Gemming Your Pardon?

Here is a quickie in regards to discovery I made in terms of a weird if interesting variant way of writing an old polite imperative or optative mode of constructing a verb, namely tamau (たまう, "to beg [a superior] to grant [a wish]"), which is typically written with the kanji 給 that anciently meant "to bestow", but nowadays is used the verb mostly in its kana-writing is used as a masculine informal imperative.

It is a close relative of the reverential (sonkeigo) verb tamawaru (賜わる, to bestow/grant [as a superior does to his subordinates])

In one of the translations of Don Quixote, we encountered it written in a more decorous way - the eponymous knight's main way of talking and acting is to emulate the ancient knight romances that he madly idolises to the point of becoming quixotic:

「我が姫君ダルシネアの君、我心靈(の全部)を捕へておはする姫君、御身を慕ひまひらす爲め、かばかり多くの辛酸を忍ぶ御身の奴隷、高貴なる心ばせを決して忘れ玉ふな」

"Waga himegimi Darushinea no kimi, wagashinrei (no zenbu) wo tsukamaete owasuru himegimi, onmi wo shitaimairasu tame, kabakari ooku no shinsan shinobu onmi no dorei, kouki naru kokorobase wo kesshite wasuretamauna."

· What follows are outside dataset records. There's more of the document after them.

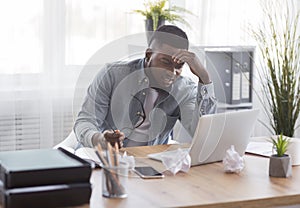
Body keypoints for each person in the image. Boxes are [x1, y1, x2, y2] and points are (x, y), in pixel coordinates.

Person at [74, 25, 217, 149]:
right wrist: (100, 139)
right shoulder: (113, 74)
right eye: (165, 62)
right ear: (148, 55)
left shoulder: (184, 89)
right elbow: (85, 121)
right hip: (105, 158)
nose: (172, 73)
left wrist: (205, 78)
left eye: (179, 65)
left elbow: (200, 134)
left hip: (150, 166)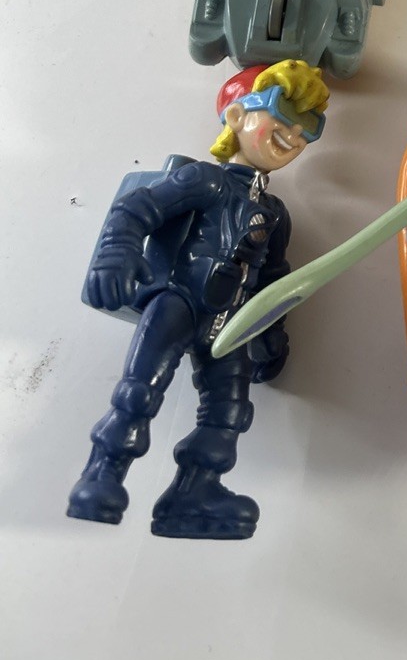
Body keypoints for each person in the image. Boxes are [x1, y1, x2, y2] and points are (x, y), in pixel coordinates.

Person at [66, 59, 329, 539]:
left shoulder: (275, 213)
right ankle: (101, 475)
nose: (292, 134)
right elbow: (137, 208)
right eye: (280, 113)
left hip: (230, 322)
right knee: (140, 391)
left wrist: (271, 333)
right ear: (236, 117)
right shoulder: (205, 180)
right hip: (178, 300)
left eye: (307, 126)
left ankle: (194, 492)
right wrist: (117, 255)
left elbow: (273, 279)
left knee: (229, 410)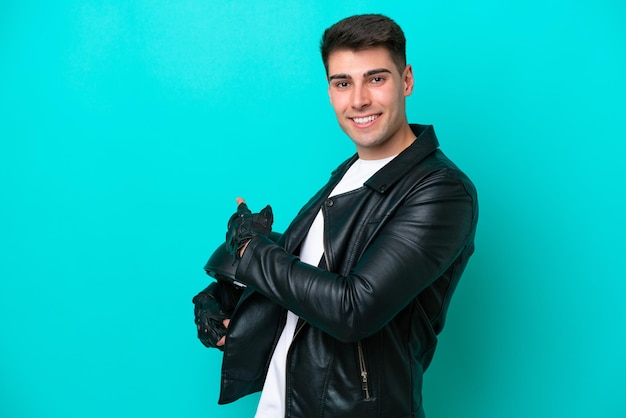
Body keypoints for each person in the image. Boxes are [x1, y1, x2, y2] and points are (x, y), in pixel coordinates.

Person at [193, 13, 478, 418]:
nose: (358, 99)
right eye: (343, 83)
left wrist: (251, 251)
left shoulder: (441, 192)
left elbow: (352, 308)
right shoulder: (347, 175)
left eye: (376, 79)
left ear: (407, 80)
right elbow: (308, 277)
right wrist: (223, 296)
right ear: (330, 91)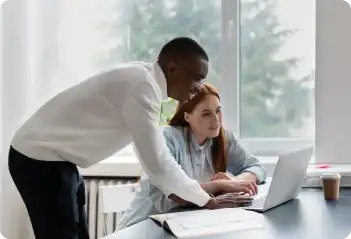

"Your Highness, O Princess, my lady Dulcinea! Whom my soul and heart (all of it) hath been held captive by, O Princess! For Your sake do I most humbly toil and pine, thus doth Your servant endureth numerous hardships! Pray, Your Highness, grant me the favour of never forgetting this my noble heart!"
("Adventures of Don Quixote - Don Kihôtê Eigochuugaku Kishayakuchuu", 1921)

Here the good knight is daydreaming and supplicating his imaginary princess to pay attention to his travails as he tries to render himself a worthy knight for her honour. And fitting the language of the knight is cast in archaic polite speech - more to the point, the verb tamau is in the negative tamau ("pray grant me (that you) not" or "please do not") -  is written with the kanji 玉 (tama, "jewel, jade") which is homophone with the stem of the verb, but otherwise is rarely used as a verb, thus the pleasing phonaesthetic nuance of the kanji and sound elevate the good Don Quixote's wish to even further levels of archaic politeness.

Also present is mairasu, an otherwise obsolete archaic humble verb meaning "to endeavour humbly to perform," related to the modern mairu (参る, "to humbly go forth") and serves as a precursor to the modern multi-purpose verbal ending -masu.

I will be covering more of the Don Quixote translations in future posts.